* _Excerto fornecido_:
******************************
De Messi o mais simples que se pode dizer é que é um jogador consensual. Poucos na história lograram ter tanta gente rendida aos seus pés ao mesmo tempo. O recorde logrado na passada noite é apenas um detalhe na sua longa e espantosa biografia como futebolista. Aos 24 anos Messi bateu todos os recordes de precocidade e a esmagadora maioria dos registos de absoluta maturidade. A forma como o mundo do futebol se rende facilmente aos seus pés explica também o seu impacto social e a dura herança que deixará a um Barcelona habituado a estrelas cadentes.
César tinha o recorde e a César o que é de César.
Mas nem nessa maravilhosa equipa das "Cinc Copes", talvez uma das maiores da história do jogo, César era a estrela da companhia, o icone que todos pretendiam emular. Os seus números (232 golos) eram de um goleador nato, de um Dixie Dean á espanhola, mas nem Dean nem César nem Pichichi simbolizam uma era. Messi sim.
******************************
* _Dados disponíveis_:
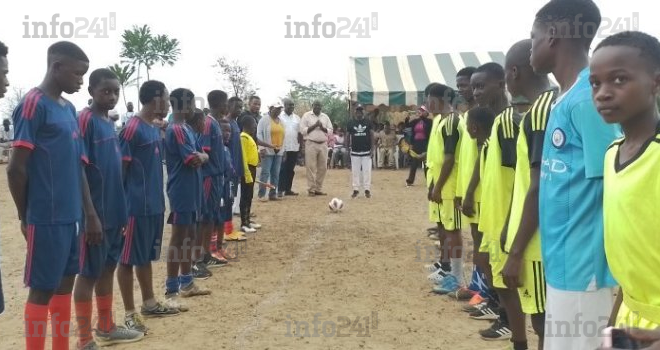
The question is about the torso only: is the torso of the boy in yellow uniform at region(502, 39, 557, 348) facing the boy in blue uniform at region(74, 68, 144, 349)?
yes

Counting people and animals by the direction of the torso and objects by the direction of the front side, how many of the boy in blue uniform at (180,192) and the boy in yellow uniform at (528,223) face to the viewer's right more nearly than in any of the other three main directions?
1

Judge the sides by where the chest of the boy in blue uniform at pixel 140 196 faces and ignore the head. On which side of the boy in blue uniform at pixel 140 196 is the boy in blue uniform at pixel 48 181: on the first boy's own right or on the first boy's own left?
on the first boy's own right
******************************
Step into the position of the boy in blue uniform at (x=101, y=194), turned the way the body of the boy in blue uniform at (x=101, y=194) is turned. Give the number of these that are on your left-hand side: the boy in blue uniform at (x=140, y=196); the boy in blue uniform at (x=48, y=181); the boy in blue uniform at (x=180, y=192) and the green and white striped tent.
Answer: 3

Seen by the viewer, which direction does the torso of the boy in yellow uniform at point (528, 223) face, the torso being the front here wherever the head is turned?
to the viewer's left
******************************
* _Tarefas a realizar_:
1. Segundo o texto sobre Messi, com que idade bateu ele todos os recordes de precocidade?
2. Devolva, sem alterações, o trecho do texto sobre Messi de "De Messi o mais" a "a estrelas cadentes.".
Os itens não são necessários para este exercício.

* _Resolução do exercício_:
1. Aos 24 anos.

2.
De Messi o mais simples que se pode dizer é que é um jogador consensual. Poucos na história lograram ter tanta gente rendida aos seus pés ao mesmo tempo. O recorde logrado na passada noite é apenas um detalhe na sua longa e espantosa biografia como futebolista. Aos 24 anos Messi bateu todos os recordes de precocidade e a esmagadora maioria dos registos de absoluta maturidade. A forma como o mundo do futebol se rende facilmente aos seus pés explica também o seu impacto social e a dura herança que deixará a um Barcelona habituado a estrelas cadentes.